Roland Barthes [1] wrote in Camera Lucida “Wilson holds me, though I cannot say why, i.e., say where: is it the eyes, the skin, the position of the hands, the track shoes? The effect is certain but unlocatable, it does not find its sign, its name; it is sharp and yet lands in a vague zone of myself; it is acute yet muffled, it cries out in silence.” True, for me at least; my eyes are also directed towards Wilson. Mapplethorpe chose a light-gray background for Glass, positioned slighly further aback. Glass almost fades into the backpanel. His skin and shirt tones match that of the background, his dark boots have similar tonal value as the floor. Wilson on the other hand stands out from the plain white background. Dark clothes on pristine white, pristine white trainers on a dark floor. This bias towards Wilson is further emphasised by the white backpanel being slightly larger than the gray backpanel, and Glass leaning towards Wilson. Wilson’s dark clothes, detached straight pose, and facial expression, certainly make him appear more enigmatic. If I squint my eyes, I can almost make out a halo! I can’t be sure if this imbalance, my auto-focus on Wilson, was intended by Mapplethorpe, or is merely a consequence of working the differences between the two. It’s tricky to keep scales balanced, putting equal weight on both sides.

Cooking with given Ingredients

Below, a recent portrait of Glass and Wilson taken by Georgia Oetker in 2008. Let’s assume this is a fairly casual portrait, not overly staged. Wilson, still the more trendy of the two, wearing dark clothes. Glass, casual, in light shirt and jeans.

(c) Georgia Oetker: Philip Glass and Robert Wilson, 2008.

I’d like to think that Mapplethorpe didn’t tell them what to wear back in 1976. The genius of Mapplethorpe then, was to spot the difference between the two, the contrast that was already there, a natural given, and to enhance this contrast by introducing a subtle play between differences and similarities, closeness and opposition, symmetries and asymmetries.

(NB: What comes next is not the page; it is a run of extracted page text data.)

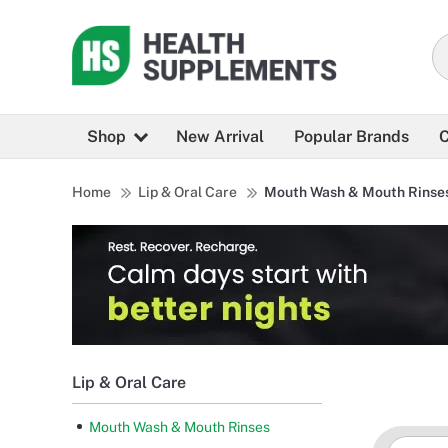
Shop
New Arrival
Popular Brands
C
Home
Lip & Oral Care
Mouth Wash & Mouth Rinse
Lip & Oral Care
Mouth Wash & Mouth Rinses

Just like a good chef, he would cook a tasty dish from simple, basic, given ingredients. A quiet picture, taken by a master of his craft. No marching band or fancy mirror-balls here. Hopefully, you’ll agree with some of my observations and musings. Hopefully, I’ll have managed to whet your appetite? The appetite to sometimes look closer at why you like a certain photograph; maybe because of its composition? Because, once you find your why, this picture will be special to you.

[1] Roland Barthes, Camera Lucida – Reflections on Photography, Fontana Paperbacks,1988.